Most patients with bladder hernia are asymptomatic and in symptomatic patients, the most frequent clinical findings are two-phase or double micturition.8 The patient described here has no difficulty with urination and did not suffer two-phase micturition, which was likely due to the relatively wide neck of the herniated segment of bladder. Sixteen percent of bladder herniations are diagnosed postoperatively with intraoperative bladder injury during the repair of an inguinal hernia8 thus it is important to recognize the presence of bladder herniation preoperatively. Hernias involving the bladder are usually a direct type, as in this case9 and typical radiological findings include abnormal localization of the herniated structures and asymmetry, protrusion of the ureter outside the pelvic bones, and indentation of the bladder wall.10

In the presented case, a bladder hernia presented as a region of intense FDG uptake in the right inguinal area simulating inguinal metastasis. Pirson et al.11 reported a similar case of a 67-year-old man with cerebral metastasis where, in order to determine the primary focus, the patient underwent an FDG PET that showed increased FDG uptake in the brain, right colon, and in the inguinal region. While the increased FDG uptake in the brain corresponded to the cerebral metastasis, a CT scan revealed that the inguinal uptake was due to an inguinal hernia.

Caution is also required in the interpretation of FDG PET images in patients who have undergone pelvic surgery in order to avoid interpreting the alterations of normal pelvic anatomy as pathologic lesions. During the detection of pelvic recurrence in patients with rectal cancer who underwent abdominoperineal or anterior resection, thirteen (35%) of the 37 pelvic sites of 18F FDG uptake were either false-positive or equivocal using only PET. This rate was reduced by the integrated examination of the PET/CT.4 It has been reported that combined PET/CT imaging increases the accuracy and certainty of locating lesions in colorectal cancer when compared with PET alone.12

Our case report demonstrates the possibility of misinterpreting PET images without combining relevant CT data. We routinely examine the CT data of the PET/CT scan together with the PET data. However, in this case we hastily classified the inguinal hot uptake as malignant using only the PET image before applying a morphologic correlation with the corresponding CT image. The patient had a previous history of colon cancer, and the inguinal region is a common site of lymph node metastasis. In this case, we realized that a combined review of PET and CT data is important in any situation. A proper interpretation of PET/CT implies a combined PET and CT data analysis, while keeping in mind the possible inaccuracies of FDG uptake location generated by peristaltic motions occurring between CT and PET image acquisitions.13

In conclusion, this report describes a case in which an inguinal hernia of a portion of the bladder wall simulated a nodal recurrence of colon cancer, as determined by PET imaging.

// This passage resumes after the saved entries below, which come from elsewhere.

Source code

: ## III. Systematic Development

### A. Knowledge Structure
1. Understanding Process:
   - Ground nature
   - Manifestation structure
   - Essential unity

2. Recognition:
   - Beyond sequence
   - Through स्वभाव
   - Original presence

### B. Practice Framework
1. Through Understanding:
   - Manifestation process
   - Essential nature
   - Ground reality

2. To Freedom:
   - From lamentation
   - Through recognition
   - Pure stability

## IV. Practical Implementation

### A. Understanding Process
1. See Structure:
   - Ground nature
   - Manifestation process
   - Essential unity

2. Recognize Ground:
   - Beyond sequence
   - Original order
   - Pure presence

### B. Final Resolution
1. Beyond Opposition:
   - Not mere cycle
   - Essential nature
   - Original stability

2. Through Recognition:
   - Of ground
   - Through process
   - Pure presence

Concurrent interpretation of the PET with the corresponding CT data revealed the correct diagnosis. It is important that radiologists remain aware of this rare condition during the evaluation of PET scans for colorectal cancer. Furthermore, this case demonstrates the importance of a combined analysis of PET and CT data in the interpretation of integrated PET/CT.

Fig. 3.

Fig. 3

Starting from the top, PET (A), CT (B) and fusion images (C) were seen. Intense FDG uptake in right inguinal region resulted from accumulation of FDG in the trapped urine of hernial segment of bladder.